Ukrainian telecommunications top-level manager

Oleksandr Komarov (Олександр Комаров; born on November 7, 1972) is a Ukrainian telecommunications top-level manager, CEO of Kyivstar — No. 1 telecom operator in Ukraine with about 26 million subscribers.

== Career ==
Komarov graduated from Kyiv Polytechnic Institute. In 2001, he received a certificate from the Britain's Chartered Institute of Marketing (CIM). He holds an MBA degree from the Stockholm School of Economics.

He started his career in 1994 at the Kyiv Research Center of the Military Institute of Management and Communications. Since 1997, he worked at Globalstar in marketing and sales. In 2002, he was invited to the position of Business Development Director at Adell Saatchi & Saatchi. Since 2004, he was the CEO of the advertising agency, later heading the Video International Group in Ukraine.

Since 2007, he was the CEO of GroupM, Ukraine's largest advertising group.

In July 2013, he received an invitation from Beeline Kazakhstan to become the Chief Commercial Director of the company. Since January 2016, he was the head of Beeline Kazakhstan. During his stint at the helm of Beeline Kazakhstan, Oleksandr turned it into a national industry leader, introducing a number of new digital services that quickly gained popularity among subscribers. At the end of 2018, Beeline Kazakhstan took the first place among Kazakhstan’s telecom carriers in terms of subscriber base for the first time in its 20-year history. Under Komarov's leadership, the company achieved significant success in the development of broadband Internet access networks (4G, LTE) and the introduction of innovative telecom services.
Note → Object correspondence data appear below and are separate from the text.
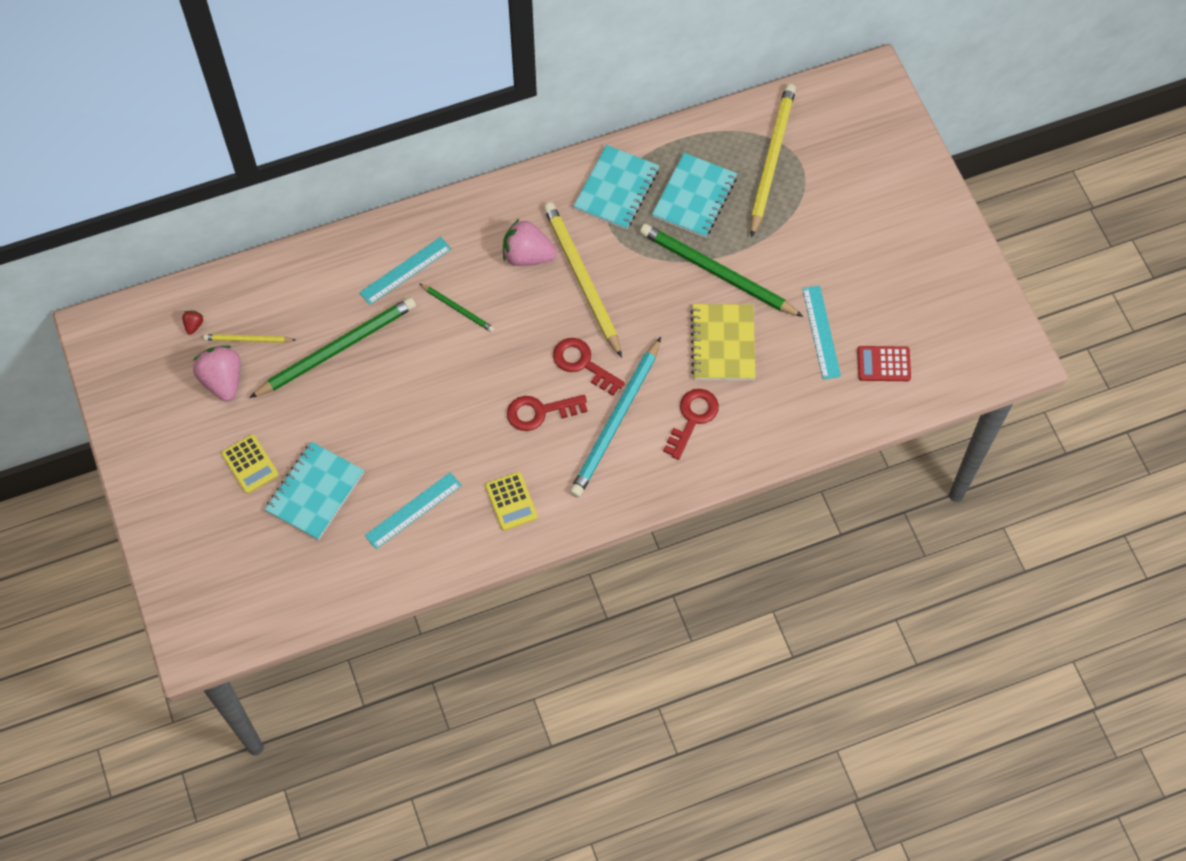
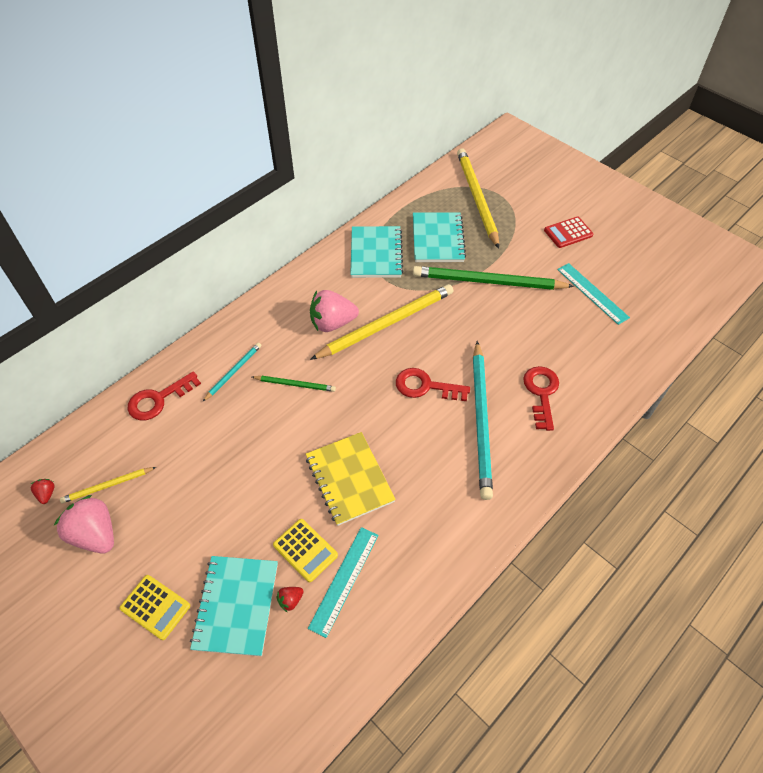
camera: 25 degrees left, 10 degrees down
green pencil [249,297,416,398] -> none
turquoise ruler [359,237,451,305] -> turquoise pencil [203,342,261,401]
yellow calculator [485,472,538,531] -> yellow calculator moved to [273,519,338,582]
red key [507,395,587,431] -> red key moved to [128,371,201,420]
yellow pencil [544,202,622,358] -> yellow pencil turned 105 degrees clockwise [310,284,453,360]
yellow notebook [690,304,756,380] -> yellow notebook moved to [306,432,396,526]
red calculator [857,346,911,381] -> red calculator moved to [544,216,594,248]
none -> red strawberry [276,587,304,612]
Since July 20, 2018, while being Executive Director of Beeline Kazakhstan, he was simultaneously acting as president of the Ukrainian telecom operator Kyivstar.

On December 6, 2018, VEON Group made an official announcement that Komarov was appointed as a president of Kyivstar. At the time when Komarov first headed Kyivstar, 900 MHz 4G cellular services were at the start of a rapid development in Ukraine, which became possible thanks to Kyivstar donating part of the frequency range for other telecom industry members.

In August 2025, Komarov led Kyivstar's Nasdaq IPO, making it the first Ukrainian company to list on a U.S. stock exchange.

== Social and teaching activities ==
Komarov devoted 10 years of his life to teaching — he lectured on strategic management and marketing at the invitation of Kyiv's International Institute of Business.

In 2019-2020, Komarov was a member of the Board of Directors of American Chamber of Commerce in Ukraine. He is a member of the Supervisory board of the Chamber.

== Personal ==
Komarov is married and has 3 children.

Komarov has his own YouTube project, its core idea to attract famous and prominent people to conversations.

He practices jogging and tennis.

== Awards and honours ==
- Head the best leaders ranking according to Forbes Ukraine
- Lead Ideal Managers, a ranking of the telecom industry's best executives
- Made it into the top 10 executives of Ukraine according to the “TOP 100. Ratings of the Greatest”
- Made it into TOP 20 most successful leaders of Ukrainian companies.